> [ACTION ITEM]
Can you rewrite the entries below, replacing every "Obrigatório" with "Required" and leaving everything else unchanged?

(Saved entries)
•••
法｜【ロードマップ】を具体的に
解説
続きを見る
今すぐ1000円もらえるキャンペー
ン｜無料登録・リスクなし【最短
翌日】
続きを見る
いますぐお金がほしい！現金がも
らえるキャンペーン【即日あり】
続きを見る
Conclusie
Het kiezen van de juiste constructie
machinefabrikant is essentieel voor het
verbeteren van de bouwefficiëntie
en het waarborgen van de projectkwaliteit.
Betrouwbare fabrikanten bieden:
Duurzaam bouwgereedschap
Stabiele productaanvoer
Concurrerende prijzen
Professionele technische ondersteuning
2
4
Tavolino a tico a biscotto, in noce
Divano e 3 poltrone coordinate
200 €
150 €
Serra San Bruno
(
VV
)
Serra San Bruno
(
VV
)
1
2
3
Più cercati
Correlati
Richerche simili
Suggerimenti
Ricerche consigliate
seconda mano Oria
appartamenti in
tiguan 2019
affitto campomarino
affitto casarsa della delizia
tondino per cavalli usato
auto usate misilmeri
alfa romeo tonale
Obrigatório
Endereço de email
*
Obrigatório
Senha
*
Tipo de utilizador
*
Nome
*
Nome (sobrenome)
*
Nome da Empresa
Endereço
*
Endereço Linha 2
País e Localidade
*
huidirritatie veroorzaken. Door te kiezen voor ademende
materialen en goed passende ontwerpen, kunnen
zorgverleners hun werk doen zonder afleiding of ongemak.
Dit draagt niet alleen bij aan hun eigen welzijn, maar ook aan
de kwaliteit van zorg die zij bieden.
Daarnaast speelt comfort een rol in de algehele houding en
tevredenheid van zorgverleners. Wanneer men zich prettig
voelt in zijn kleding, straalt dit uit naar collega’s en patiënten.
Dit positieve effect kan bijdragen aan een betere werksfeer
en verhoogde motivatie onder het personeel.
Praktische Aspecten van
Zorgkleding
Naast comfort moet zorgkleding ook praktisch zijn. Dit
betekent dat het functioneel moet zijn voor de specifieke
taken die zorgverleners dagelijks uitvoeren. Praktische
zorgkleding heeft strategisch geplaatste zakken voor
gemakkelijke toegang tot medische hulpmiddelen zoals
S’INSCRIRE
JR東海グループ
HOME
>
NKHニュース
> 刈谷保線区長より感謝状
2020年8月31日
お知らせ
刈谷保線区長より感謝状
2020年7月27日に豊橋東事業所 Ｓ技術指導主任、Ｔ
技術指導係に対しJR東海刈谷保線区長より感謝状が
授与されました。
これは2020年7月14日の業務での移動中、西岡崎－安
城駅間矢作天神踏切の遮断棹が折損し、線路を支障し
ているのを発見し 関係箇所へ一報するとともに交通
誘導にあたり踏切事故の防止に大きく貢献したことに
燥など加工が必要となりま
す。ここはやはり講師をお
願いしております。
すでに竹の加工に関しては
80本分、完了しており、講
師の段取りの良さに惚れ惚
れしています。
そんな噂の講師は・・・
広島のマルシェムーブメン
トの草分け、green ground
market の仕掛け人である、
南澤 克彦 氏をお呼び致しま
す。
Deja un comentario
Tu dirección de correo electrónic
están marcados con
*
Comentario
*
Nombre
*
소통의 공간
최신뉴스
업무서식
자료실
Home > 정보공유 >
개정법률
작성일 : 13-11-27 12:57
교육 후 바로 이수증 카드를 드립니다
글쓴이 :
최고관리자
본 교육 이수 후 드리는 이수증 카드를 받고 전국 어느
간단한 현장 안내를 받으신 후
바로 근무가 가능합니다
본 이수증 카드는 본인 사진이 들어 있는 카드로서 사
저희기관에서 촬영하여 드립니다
•••
> [ANSWER BOX]
法｜【ロードマップ】を具体的に
解説
続きを見る
今すぐ1000円もらえるキャンペー
ン｜無料登録・リスクなし【最短
翌日】
続きを見る
いますぐお金がほしい！現金がも
らえるキャンペーン【即日あり】
続きを見る
Conclusie
Het kiezen van de juiste constructie
machinefabrikant is essentieel voor het
verbeteren van de bouwefficiëntie
en het waarborgen van de projectkwaliteit.
Betrouwbare fabrikanten bieden:
Duurzaam bouwgereedschap
Stabiele productaanvoer
Concurrerende prijzen
Professionele technische ondersteuning
2
4
Tavolino a tico a biscotto, in noce
Divano e 3 poltrone coordinate
200 €
150 €
Serra San Bruno
(
VV
)
Serra San Bruno
(
VV
)
1
2
3
Più cercati
Correlati
Richerche simili
Suggerimenti
Ricerche consigliate
seconda mano Oria
appartamenti in
tiguan 2019
affitto campomarino
affitto casarsa della delizia
tondino per cavalli usato
auto usate misilmeri
alfa romeo tonale
Required
Endereço de email
*
Required
Senha
*
Tipo de utilizador
*
Nome
*
Nome (sobrenome)
*
Nome da Empresa
Endereço
*
Endereço Linha 2
País e Localidade
*
huidirritatie veroorzaken. Door te kiezen voor ademende
materialen en goed passende ontwerpen, kunnen
zorgverleners hun werk doen zonder afleiding of ongemak.
Dit draagt niet alleen bij aan hun eigen welzijn, maar ook aan
de kwaliteit van zorg die zij bieden.
Daarnaast speelt comfort een rol in de algehele houding en
tevredenheid van zorgverleners. Wanneer men zich prettig
voelt in zijn kleding, straalt dit uit naar collega’s en patiënten.
Dit positieve effect kan bijdragen aan een betere werksfeer
en verhoogde motivatie onder het personeel.
Praktische Aspecten van
Zorgkleding
Naast comfort moet zorgkleding ook praktisch zijn. Dit
betekent dat het functioneel moet zijn voor de specifieke
taken die zorgverleners dagelijks uitvoeren. Praktische
zorgkleding heeft strategisch geplaatste zakken voor
gemakkelijke toegang tot medische hulpmiddelen zoals
S’INSCRIRE
JR東海グループ
HOME
>
NKHニュース
> 刈谷保線区長より感謝状
2020年8月31日
お知らせ
刈谷保線区長より感謝状
2020年7月27日に豊橋東事業所 Ｓ技術指導主任、Ｔ
技術指導係に対しJR東海刈谷保線区長より感謝状が
授与されました。
これは2020年7月14日の業務での移動中、西岡崎－安
城駅間矢作天神踏切の遮断棹が折損し、線路を支障し
ているのを発見し 関係箇所へ一報するとともに交通
誘導にあたり踏切事故の防止に大きく貢献したことに
燥など加工が必要となりま
す。ここはやはり講師をお
願いしております。
すでに竹の加工に関しては
80本分、完了しており、講
師の段取りの良さに惚れ惚
れしています。
そんな噂の講師は・・・
広島のマルシェムーブメン
トの草分け、green ground
market の仕掛け人である、
南澤 克彦 氏をお呼び致しま
す。
Deja un comentario
Tu dirección de correo electrónic
están marcados con
*
Comentario
*
Nombre
*
소통의 공간
최신뉴스
업무서식
자료실
Home > 정보공유 >
개정법률
작성일 : 13-11-27 12:57
교육 후 바로 이수증 카드를 드립니다
글쓴이 :
최고관리자
본 교육 이수 후 드리는 이수증 카드를 받고 전국 어느
간단한 현장 안내를 받으신 후
바로 근무가 가능합니다
본 이수증 카드는 본인 사진이 들어 있는 카드로서 사
저희기관에서 촬영하여 드립니다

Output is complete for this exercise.